TASK DETAILS:
Lay out the text lines of the material below as a JSON list of strings, one string per line, skipping blank lines. Leave the pictures out.

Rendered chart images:
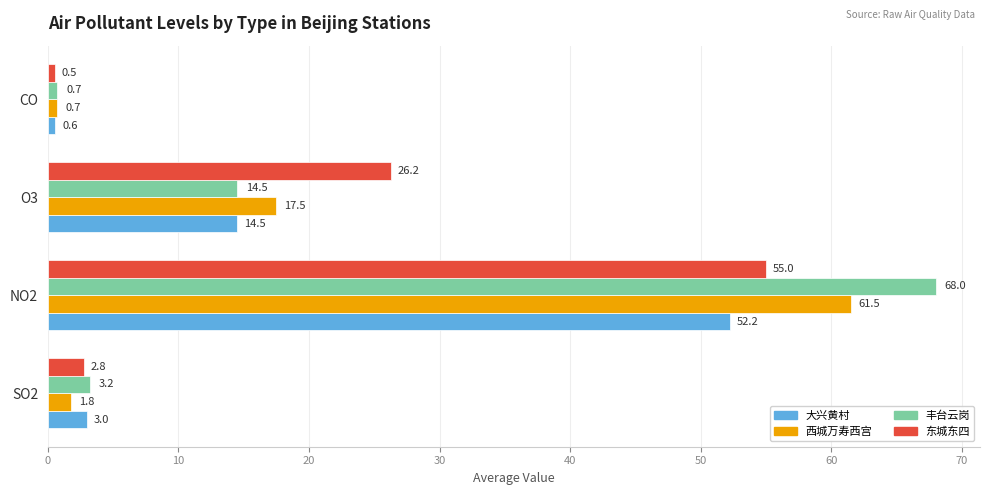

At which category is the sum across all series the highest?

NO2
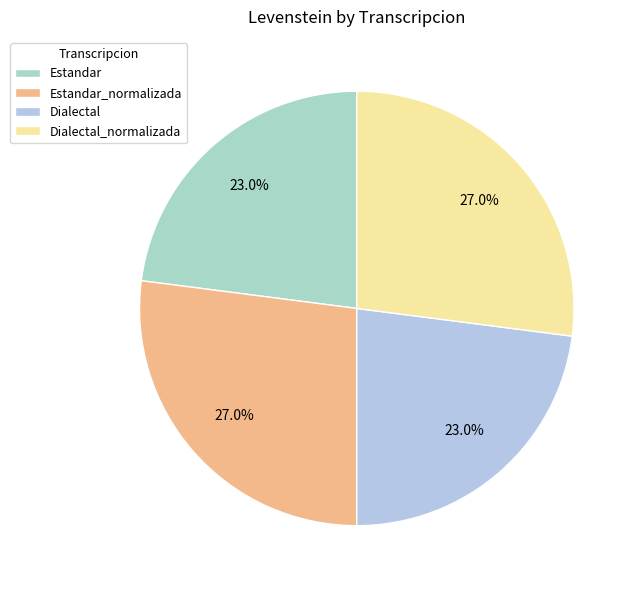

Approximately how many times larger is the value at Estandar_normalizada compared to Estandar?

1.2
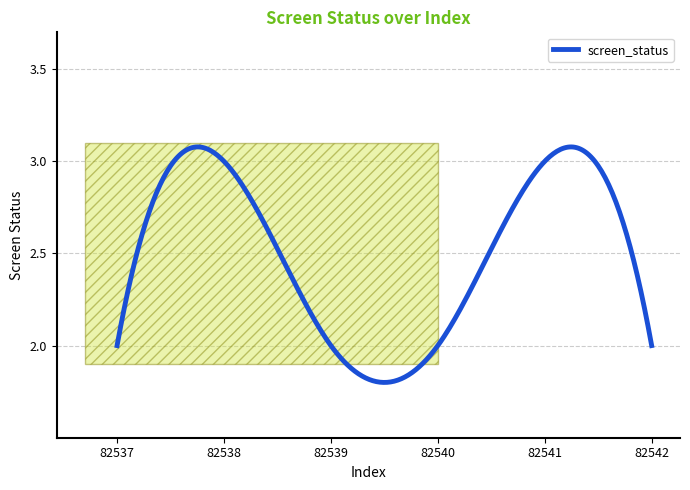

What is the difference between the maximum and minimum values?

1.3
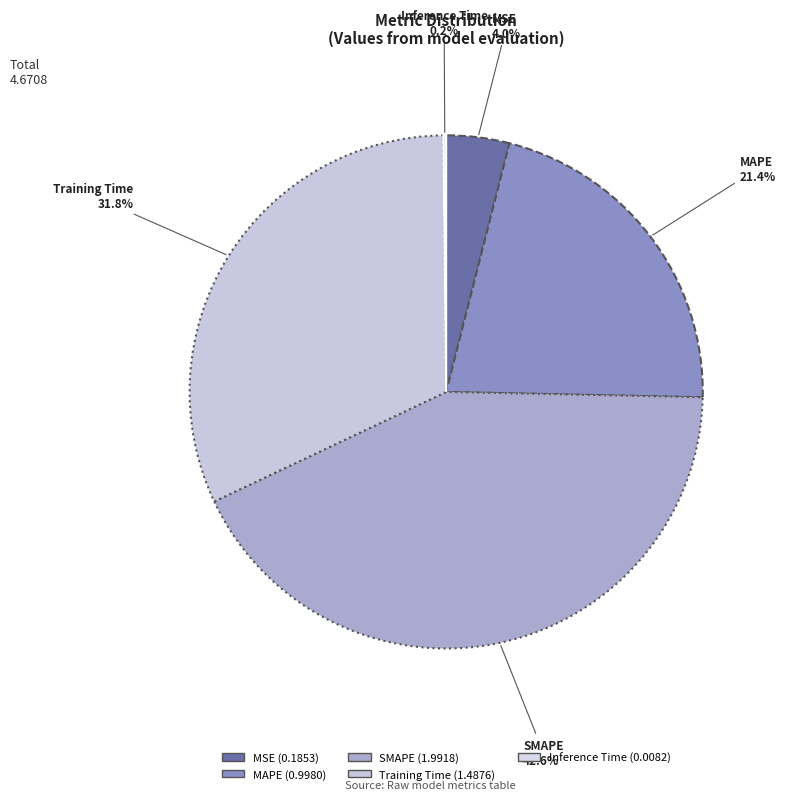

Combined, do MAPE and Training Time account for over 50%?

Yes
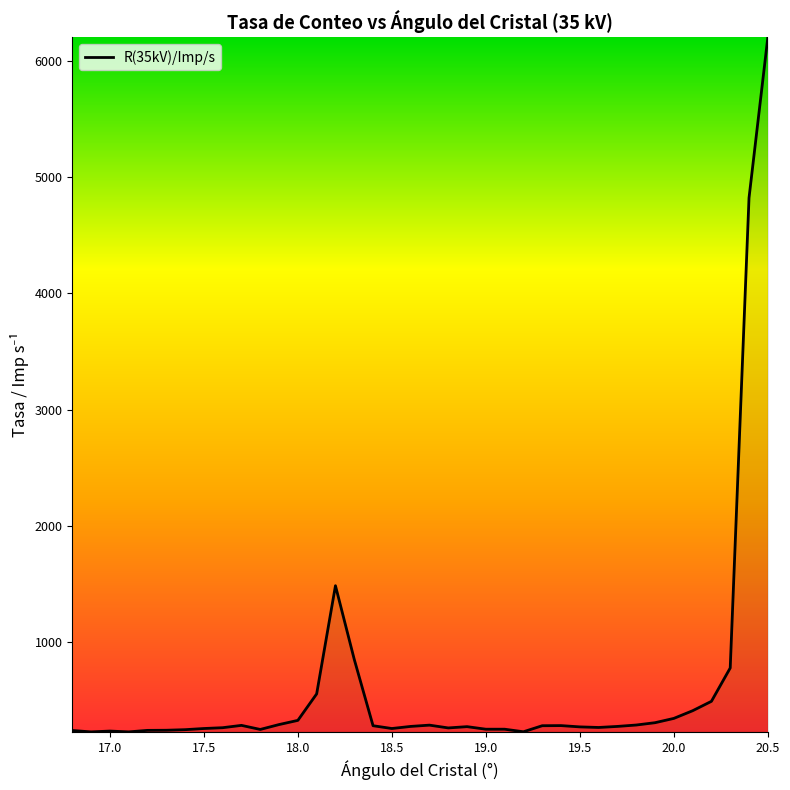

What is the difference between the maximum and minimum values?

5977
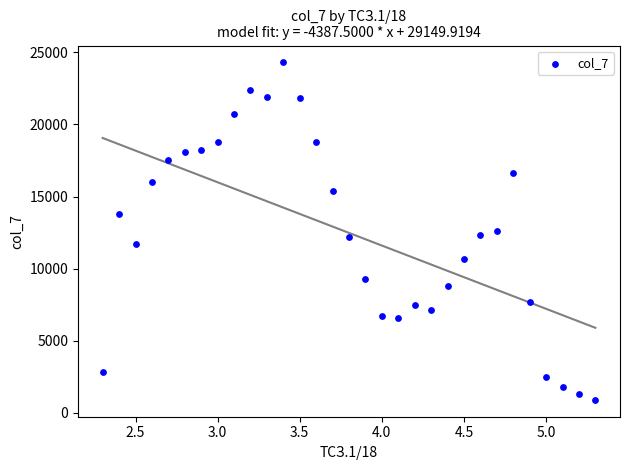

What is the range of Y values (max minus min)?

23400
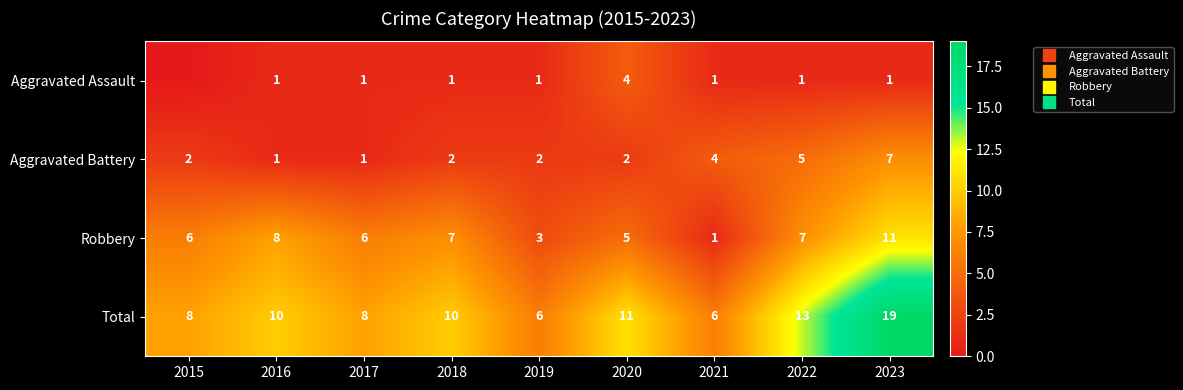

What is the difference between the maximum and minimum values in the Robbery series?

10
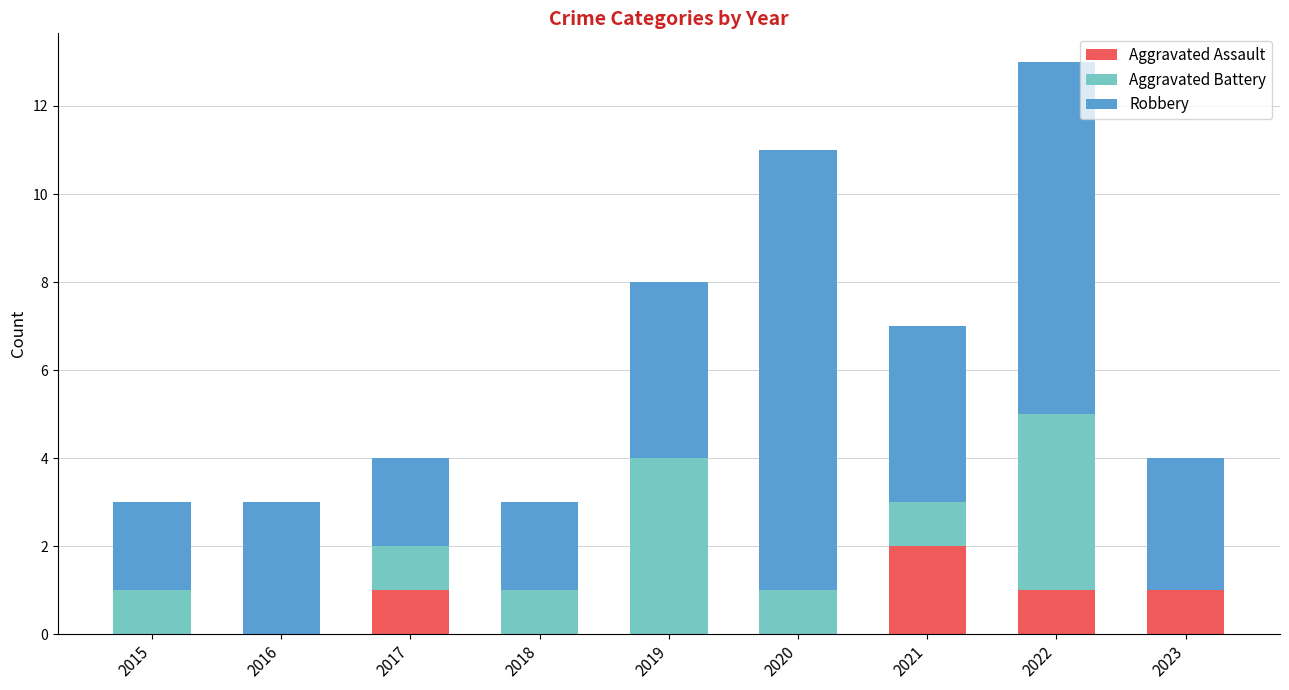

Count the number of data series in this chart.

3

ANSWER TO THIS EXERCISE:
[
  "At which category is the sum across all series the highest?",
  "NO2",
  "Approximately how many times larger is the value at Estandar_normalizada compared to Estandar?",
  "1.2",
  "What is the difference between the maximum and minimum values?",
  "1.3",
  "Combined, do MAPE and Training Time account for over 50%?",
  "Yes",
  "What is the difference between the maximum and minimum values?",
  "5977",
  "What is the range of Y values (max minus min)?",
  "23400",
  "What is the difference between the maximum and minimum values in the Robbery series?",
  "10",
  "Count the number of data series in this chart.",
  "3"
]